The task: Return all the source text in the data below unchanged, line for line, and leave the pictures out of your answer.

Document images with source code:
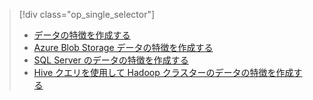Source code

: > [!div class="op_single_selector"]
> * [データの特徴を作成する](../articles/machine-learning/machine-learning-data-science-create-features.md)
> * [Azure Blob Storage データの特徴を作成する](../articles/machine-learning/machine-learning-data-science-create-features-blob.md)
> * [SQL Server のデータの特徴を作成する](../articles/machine-learning/machine-learning-data-science-create-features-sql-server.md)
> * [Hive クエリを使用して Hadoop クラスターのデータの特徴を作成する](../articles/machine-learning/machine-learning-data-science-create-features-hive.md)
> 
> 

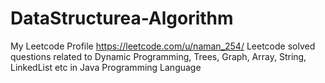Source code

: # DataStructurea-Algorithm

My Leetcode Profile https://leetcode.com/u/naman_254/
Leetcode solved questions related to Dynamic Programming, Trees, Graph, Array, String, LinkedList etc in Java Programming Language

Answer for this exercise:
Source code

: > [!div class="op_single_selector"]
> * [データの特徴を作成する](../articles/machine-learning/machine-learning-data-science-create-features.md)
> * [Azure Blob Storage データの特徴を作成する](../articles/machine-learning/machine-learning-data-science-create-features-blob.md)
> * [SQL Server のデータの特徴を作成する](../articles/machine-learning/machine-learning-data-science-create-features-sql-server.md)
> * [Hive クエリを使用して Hadoop クラスターのデータの特徴を作成する](../articles/machine-learning/machine-learning-data-science-create-features-hive.md)
> 
> 

Source code

: # DataStructurea-Algorithm

My Leetcode Profile https://leetcode.com/u/naman_254/
Leetcode solved questions related to Dynamic Programming, Trees, Graph, Array, String, LinkedList etc in Java Programming Language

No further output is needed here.